**Instructions to follow:**
Reproduce verbatim the span of the listing that opens with the line containing "Огурцы немного обрежьте с обеих сторон и" and closes with the line containing "sind sowohl die", including both of those lines. Leave the pictures out of the output.

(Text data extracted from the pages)

━━━━━━━━━━━━━━━━━━━━━━━━━━━━━━

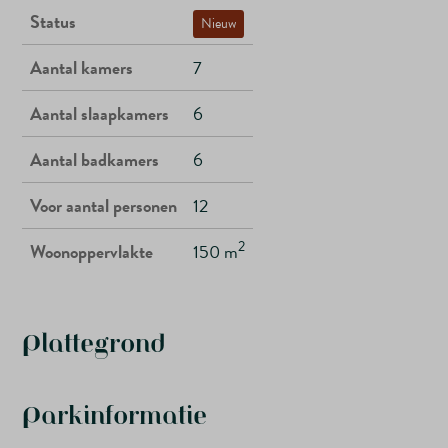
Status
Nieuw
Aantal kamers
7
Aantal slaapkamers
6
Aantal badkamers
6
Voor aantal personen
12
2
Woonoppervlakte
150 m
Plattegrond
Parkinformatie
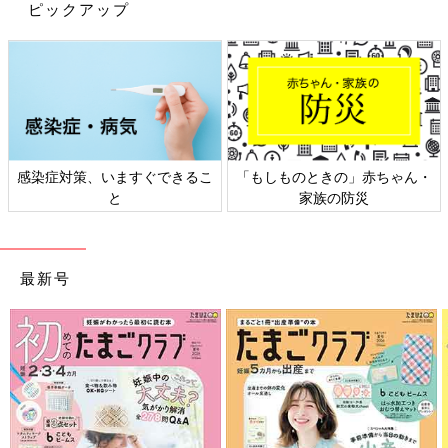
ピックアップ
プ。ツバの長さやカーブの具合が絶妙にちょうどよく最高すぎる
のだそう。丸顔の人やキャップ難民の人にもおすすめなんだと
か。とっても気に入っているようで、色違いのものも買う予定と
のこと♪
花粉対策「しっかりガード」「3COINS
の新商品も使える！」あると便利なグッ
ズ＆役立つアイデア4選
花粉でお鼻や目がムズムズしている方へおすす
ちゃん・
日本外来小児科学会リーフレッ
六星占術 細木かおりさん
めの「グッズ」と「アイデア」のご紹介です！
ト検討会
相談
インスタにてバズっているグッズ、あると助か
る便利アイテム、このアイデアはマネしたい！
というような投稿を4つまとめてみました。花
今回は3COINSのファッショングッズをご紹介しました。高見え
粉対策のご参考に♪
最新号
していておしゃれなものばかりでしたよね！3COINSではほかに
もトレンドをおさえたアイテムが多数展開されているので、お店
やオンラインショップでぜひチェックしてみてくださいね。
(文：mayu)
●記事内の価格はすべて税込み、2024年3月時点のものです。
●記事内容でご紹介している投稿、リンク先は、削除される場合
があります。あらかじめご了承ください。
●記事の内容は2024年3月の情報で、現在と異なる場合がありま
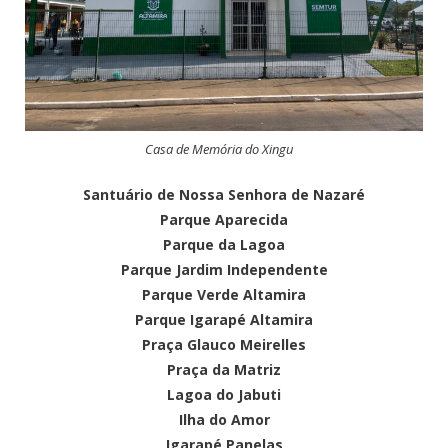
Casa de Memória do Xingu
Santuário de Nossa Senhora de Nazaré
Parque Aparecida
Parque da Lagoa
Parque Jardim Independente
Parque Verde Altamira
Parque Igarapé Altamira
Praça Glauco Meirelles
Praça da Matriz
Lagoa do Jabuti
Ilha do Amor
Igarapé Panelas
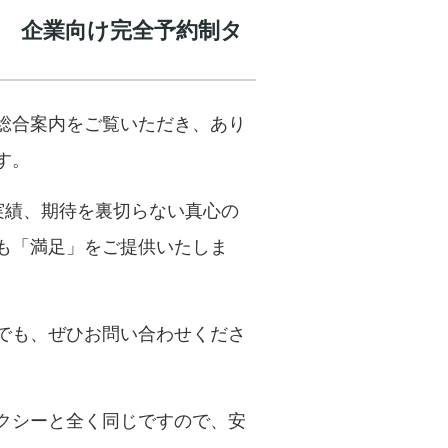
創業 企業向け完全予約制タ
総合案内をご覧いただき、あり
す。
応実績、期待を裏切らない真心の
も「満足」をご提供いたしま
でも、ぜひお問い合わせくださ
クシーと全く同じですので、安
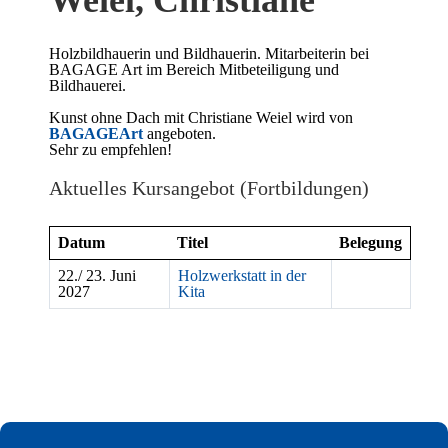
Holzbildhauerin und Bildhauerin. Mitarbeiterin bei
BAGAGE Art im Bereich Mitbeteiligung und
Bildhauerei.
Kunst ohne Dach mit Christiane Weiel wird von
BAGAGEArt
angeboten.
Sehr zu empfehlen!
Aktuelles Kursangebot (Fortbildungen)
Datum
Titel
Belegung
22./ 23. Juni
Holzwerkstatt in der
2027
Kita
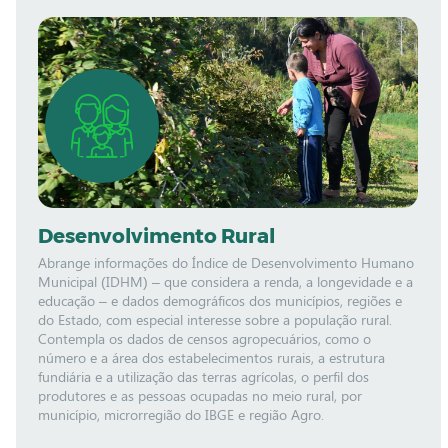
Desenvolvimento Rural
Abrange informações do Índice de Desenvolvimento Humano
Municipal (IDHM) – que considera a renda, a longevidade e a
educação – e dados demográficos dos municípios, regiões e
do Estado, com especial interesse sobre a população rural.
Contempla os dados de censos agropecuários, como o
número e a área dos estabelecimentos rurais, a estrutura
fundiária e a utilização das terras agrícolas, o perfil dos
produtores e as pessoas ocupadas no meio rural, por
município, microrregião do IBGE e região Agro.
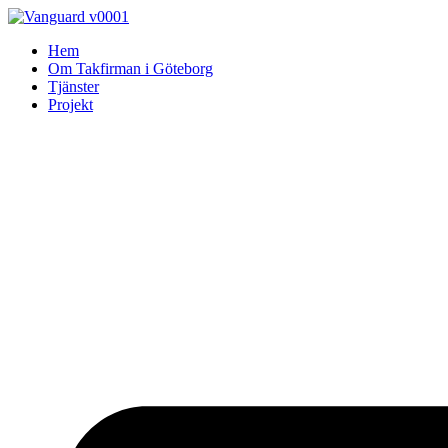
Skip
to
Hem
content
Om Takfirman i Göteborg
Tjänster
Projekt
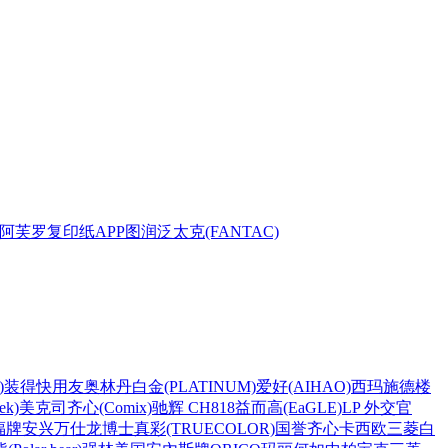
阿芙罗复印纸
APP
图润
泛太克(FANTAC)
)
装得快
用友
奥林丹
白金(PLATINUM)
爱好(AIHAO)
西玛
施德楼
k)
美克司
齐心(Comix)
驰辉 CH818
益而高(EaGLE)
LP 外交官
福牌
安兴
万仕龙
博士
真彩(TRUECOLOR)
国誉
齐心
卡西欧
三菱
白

━━━━━━━━━━━━━━━━━━━━━━━━━━━━━━

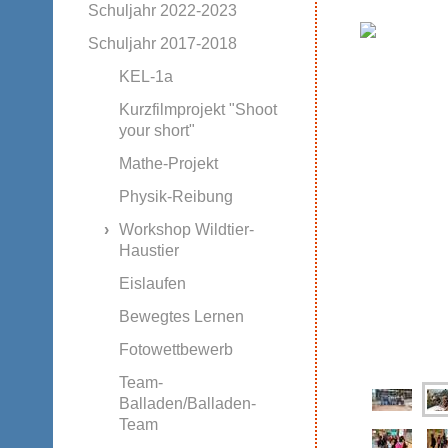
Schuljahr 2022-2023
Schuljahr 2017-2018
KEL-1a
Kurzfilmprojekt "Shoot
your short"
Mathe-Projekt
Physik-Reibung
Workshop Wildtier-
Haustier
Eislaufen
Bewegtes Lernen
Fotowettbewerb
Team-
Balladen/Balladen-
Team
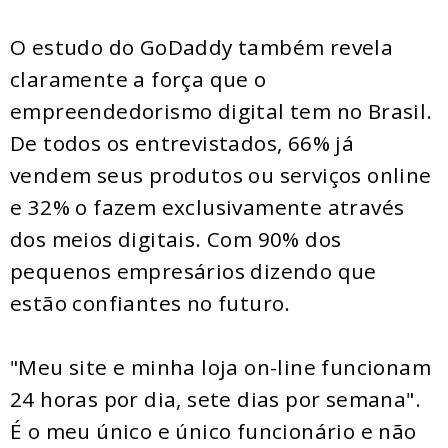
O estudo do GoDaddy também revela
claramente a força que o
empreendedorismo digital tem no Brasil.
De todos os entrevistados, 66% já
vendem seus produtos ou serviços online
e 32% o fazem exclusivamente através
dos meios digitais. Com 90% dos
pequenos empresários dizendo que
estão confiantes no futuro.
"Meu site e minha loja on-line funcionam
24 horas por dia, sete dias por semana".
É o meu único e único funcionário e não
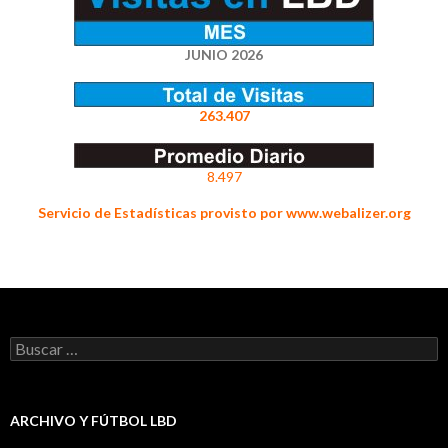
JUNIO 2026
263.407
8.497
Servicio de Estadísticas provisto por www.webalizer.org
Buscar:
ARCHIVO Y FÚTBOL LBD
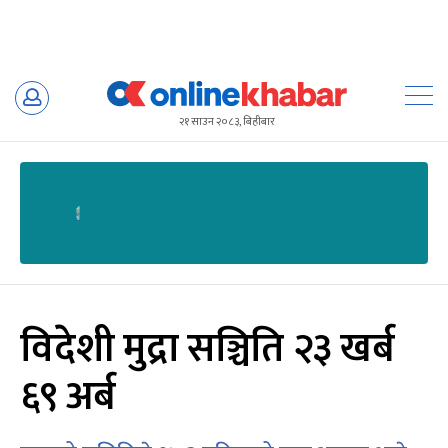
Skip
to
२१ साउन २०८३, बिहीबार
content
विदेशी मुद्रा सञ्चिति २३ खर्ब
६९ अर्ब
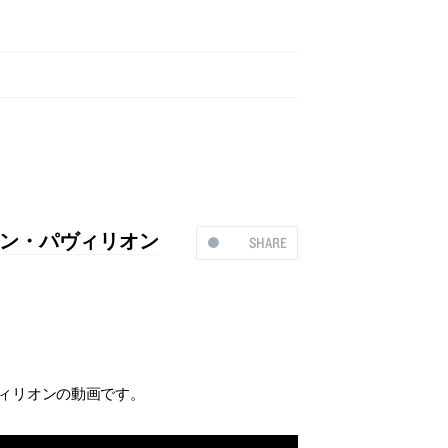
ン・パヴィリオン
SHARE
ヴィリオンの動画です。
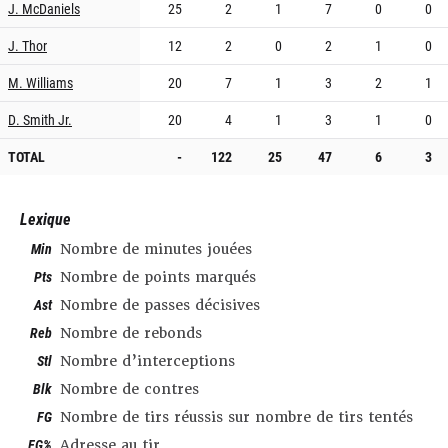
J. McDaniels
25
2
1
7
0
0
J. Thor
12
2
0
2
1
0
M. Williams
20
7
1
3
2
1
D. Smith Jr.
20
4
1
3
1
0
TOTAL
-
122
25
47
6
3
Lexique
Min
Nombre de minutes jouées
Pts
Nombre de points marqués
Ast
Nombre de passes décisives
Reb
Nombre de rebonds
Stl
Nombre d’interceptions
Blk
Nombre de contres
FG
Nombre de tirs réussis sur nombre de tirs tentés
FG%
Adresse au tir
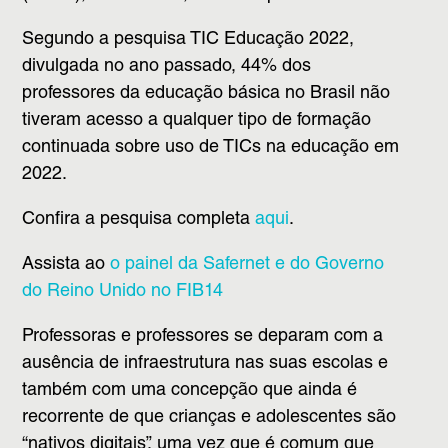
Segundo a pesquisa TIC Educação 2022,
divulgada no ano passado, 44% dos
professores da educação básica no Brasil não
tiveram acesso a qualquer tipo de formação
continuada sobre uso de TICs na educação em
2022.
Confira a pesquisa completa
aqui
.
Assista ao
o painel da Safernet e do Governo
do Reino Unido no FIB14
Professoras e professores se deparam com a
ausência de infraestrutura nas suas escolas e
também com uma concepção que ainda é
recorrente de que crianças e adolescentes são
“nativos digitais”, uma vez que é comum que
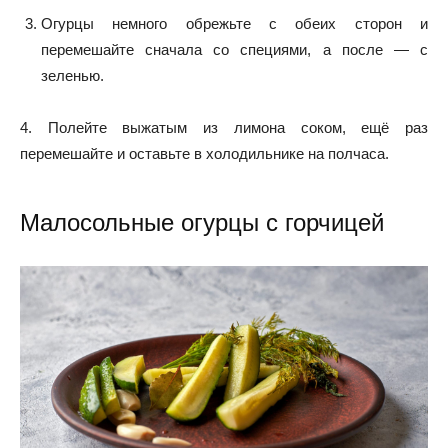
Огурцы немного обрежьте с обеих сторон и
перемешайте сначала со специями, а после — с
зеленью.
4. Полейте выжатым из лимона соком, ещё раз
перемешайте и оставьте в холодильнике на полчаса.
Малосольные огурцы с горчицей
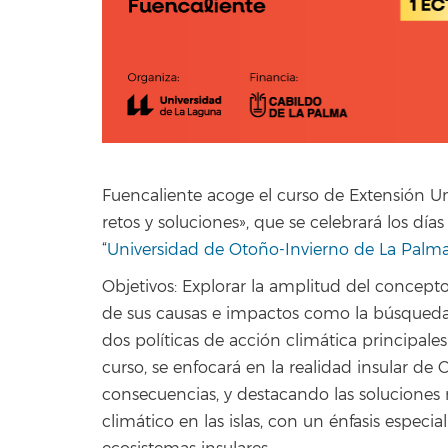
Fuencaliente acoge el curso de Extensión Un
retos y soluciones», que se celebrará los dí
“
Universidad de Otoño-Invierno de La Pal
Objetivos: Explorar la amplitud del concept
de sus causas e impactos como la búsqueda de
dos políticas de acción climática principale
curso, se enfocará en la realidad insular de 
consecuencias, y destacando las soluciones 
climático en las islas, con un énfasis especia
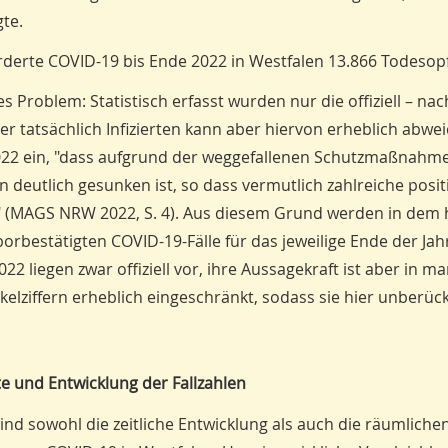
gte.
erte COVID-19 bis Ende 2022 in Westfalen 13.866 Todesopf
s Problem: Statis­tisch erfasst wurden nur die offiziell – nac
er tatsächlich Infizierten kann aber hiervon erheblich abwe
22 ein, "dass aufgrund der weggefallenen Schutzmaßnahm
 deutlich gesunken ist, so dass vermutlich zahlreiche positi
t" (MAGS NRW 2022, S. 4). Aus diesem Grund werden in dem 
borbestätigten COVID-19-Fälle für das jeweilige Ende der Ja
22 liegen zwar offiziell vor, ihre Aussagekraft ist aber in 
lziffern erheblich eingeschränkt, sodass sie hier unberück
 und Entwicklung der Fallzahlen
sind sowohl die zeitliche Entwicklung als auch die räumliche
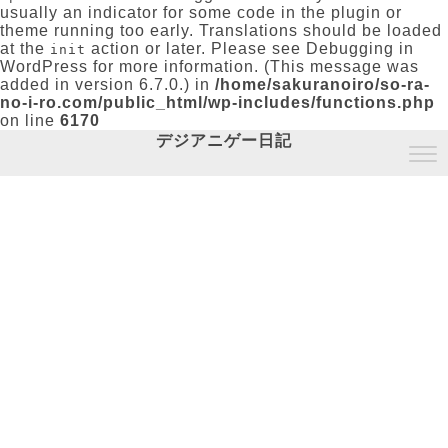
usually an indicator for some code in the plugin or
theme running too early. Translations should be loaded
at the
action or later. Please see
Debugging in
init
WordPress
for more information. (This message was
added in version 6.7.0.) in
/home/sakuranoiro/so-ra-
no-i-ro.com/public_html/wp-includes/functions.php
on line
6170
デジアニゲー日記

━━━━━━━━━━━━━━━━━━━━━━━━━━━━━━

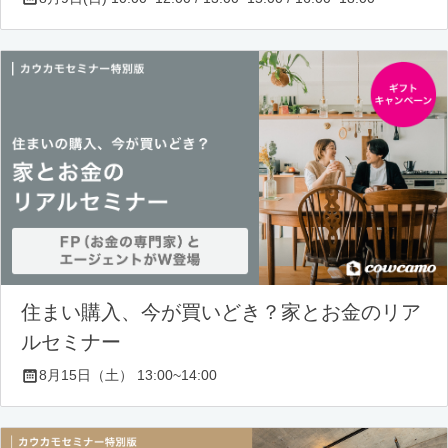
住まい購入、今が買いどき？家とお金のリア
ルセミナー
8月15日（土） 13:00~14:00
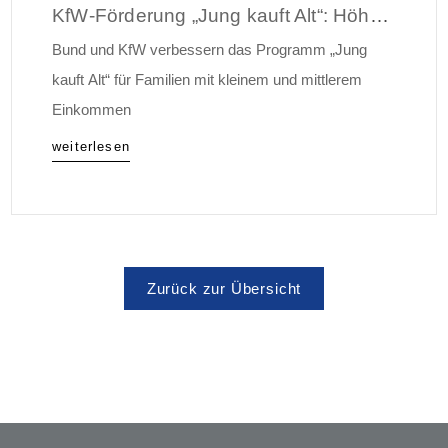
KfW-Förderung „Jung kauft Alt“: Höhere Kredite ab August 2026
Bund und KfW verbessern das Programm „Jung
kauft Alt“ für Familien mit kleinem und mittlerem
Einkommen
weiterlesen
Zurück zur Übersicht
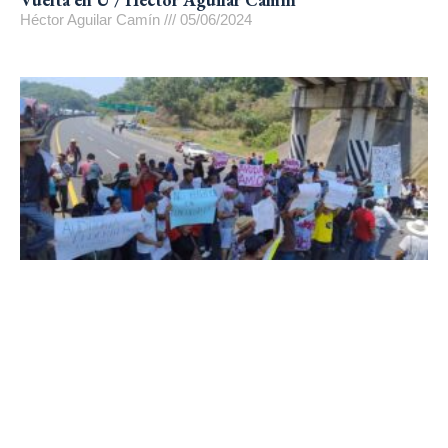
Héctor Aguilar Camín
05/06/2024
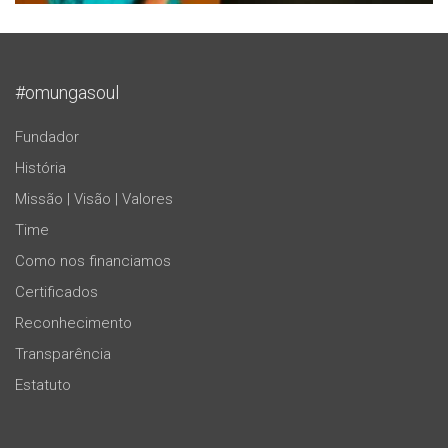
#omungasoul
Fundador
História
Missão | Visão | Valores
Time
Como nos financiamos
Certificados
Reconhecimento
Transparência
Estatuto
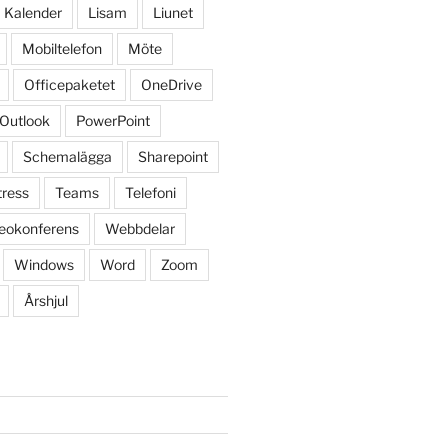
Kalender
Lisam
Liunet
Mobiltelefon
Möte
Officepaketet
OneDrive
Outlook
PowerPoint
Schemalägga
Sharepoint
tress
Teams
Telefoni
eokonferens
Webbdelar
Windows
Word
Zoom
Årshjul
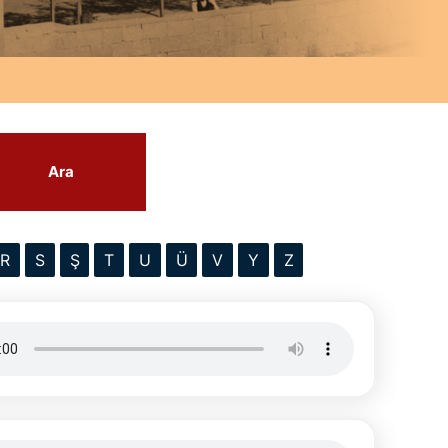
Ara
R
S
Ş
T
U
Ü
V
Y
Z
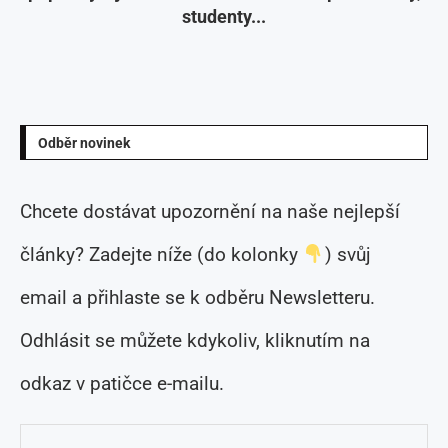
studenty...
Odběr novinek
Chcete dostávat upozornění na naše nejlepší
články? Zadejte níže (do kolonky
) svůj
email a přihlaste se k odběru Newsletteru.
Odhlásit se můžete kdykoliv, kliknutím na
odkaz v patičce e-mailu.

━━━━━━━━━━━━━━━━━━━━━━━━━━━━━━

**Exercise solution:**
Огурцы немного обрежьте с обеих сторон и
перемешайте сначала со специями, а после — с
зеленью.
4. Полейте выжатым из лимона соком, ещё раз
перемешайте и оставьте в холодильнике на полчаса.
Малосольные огурцы с горчицей
Fuencaliente acoge el curso de Extensión Un
retos y soluciones», que se celebrará los dí
“
Universidad de Otoño-Invierno de La Pal
Objetivos: Explorar la amplitud del concept
de sus causas e impactos como la búsqueda de
dos políticas de acción climática principale
curso, se enfocará en la realidad insular de 
consecuencias, y destacando las soluciones 
climático en las islas, con un énfasis especia
gte.
erte COVID-19 bis Ende 2022 in Westfalen 13.866 Todesopf
s Problem: Statis­tisch erfasst wurden nur die offiziell – nac
er tatsächlich Infizierten kann aber hiervon erheblich abwe
22 ein, "dass aufgrund der weggefallenen Schutzmaßnahm
 deutlich gesunken ist, so dass vermutlich zahlreiche positi
t" (MAGS NRW 2022, S. 4). Aus diesem Grund werden in dem 
borbestätigten COVID-19-Fälle für das jeweilige Ende der Ja
22 liegen zwar offiziell vor, ihre Aussagekraft ist aber in 
lziffern erheblich eingeschränkt, sodass sie hier unberück
 und Entwicklung der Fallzahlen
sind sowohl die zeitliche Entwicklung als auch die räumliche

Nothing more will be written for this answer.